A remarkable, new, interactive picture book for the iPad from award-winning picture book star Oliver Jeffers, featuring the voice of Oscar nominee Helena Bonham Carter. Explore like never before the story of a girl whose life was filled with all the wonder of the world around her. Then one day something occurred that caused the girl to take her heart and put it in a safe place . . . (iTunes)


Get Ready

Prepare to use the app by introducing one of these activities.

  1. Meet the Author: Oliver Jeffers is an award-winning author and illustrator of many children’s books, including How to Catch a Star, Lost and Found, This Moose Belongs to Me and The Day the Crayons Quit. In his books, he explores the themes of friendship, loneliness, independence and imagination. If you have read any of his previous works with your child, revisit those themes and discuss how feelings can impact our actions, or even hinder them.
  2. Title Talk: The cover of the book has imagery of a girl and a heart inside a bottle. Ask your child what they think the story will be about and what will happen.

Dive In

Help your child get the most out of an app experience by trying the following activities.

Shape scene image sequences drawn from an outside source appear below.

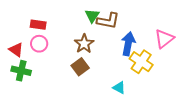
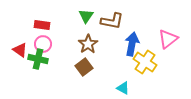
green triangle: (92, 16) -> (86, 16), moved
green cross: (21, 71) -> (38, 59), moved

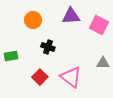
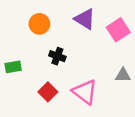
purple triangle: (71, 16) -> (85, 19), turned 36
pink square: (99, 25) -> (118, 30), turned 30

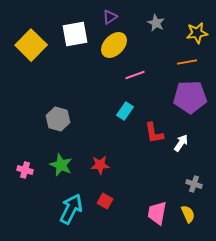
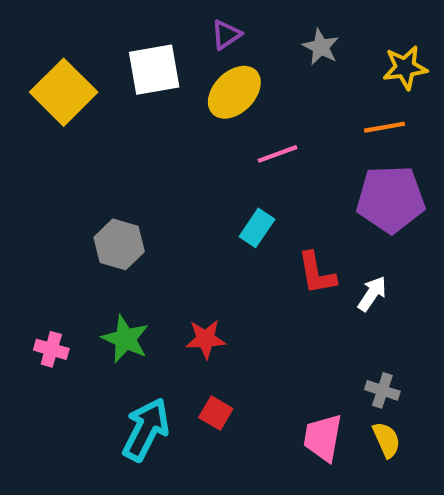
gray cross: (194, 184) -> (382, 390), moved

  1. Visualization: As you read the pages of the storybook, discuss how our minds fill with many images, good and bad and to take a moment between the pages to do an exercise in visualization. While closing your eyes, ask your child to describe all the images they see. Take some index cards and jot down each image. When they open their eyes, ask them to describe the feelings that are associated on each card or paper and jot that down too. For example, an image of a boat may appear (a memory of a trip last summer), which could be a happy thought.
  2. Drawing Board: On page 11 of the storybook, there is an interactive drawing board with colored pencils and the ability to save the image(s) onto the iPad image gallery. Encourage your child to freely draw whatever comes to mind.

Branch Out

Extend the app experience with these real life activities.

  1. Time to Explore: After reading and discussing your child’s impression of the story, it's time to become a curiosity seeker! If the weather is permitting, go outside with a collection box or bag, some writing/drawing materials, a magnifier, a camera, or any other items for your journey. Let your child freely explore their surroundings, taking marvel on their own at their discoveries. Be there to minimally guide, but this is an exercise in independence and encouraging their curious side naturally.
    • Don’t let weather or circumstance hinder this activity, there are many ways to explore indoors too. Find an unusual place or unique setting inside to practice curiosity seeking. An old drawer, a box with memorabilia, a closet, or the walls decorated in a cafe can all be wonderful places to explore new treasures.
  2. Back to the Drawing Board: Using the iPad drawing board, or just a pencil and notebook, invite your child to draw what they see. Help them write down words that express feelings with those images for future discussion and keep them in a curiosity notebook.
  3. Craft Time: Using slips of paper, put “curiosities” in a bottle or another clear container. Suggest your child recalls the interesting or engaging things during exploration (the color of different leaves, the shapes of clouds, textures of things in nature). When your child feels unhappy or bored thoughts, ask them to replace it with a different image from the curiosity bottle.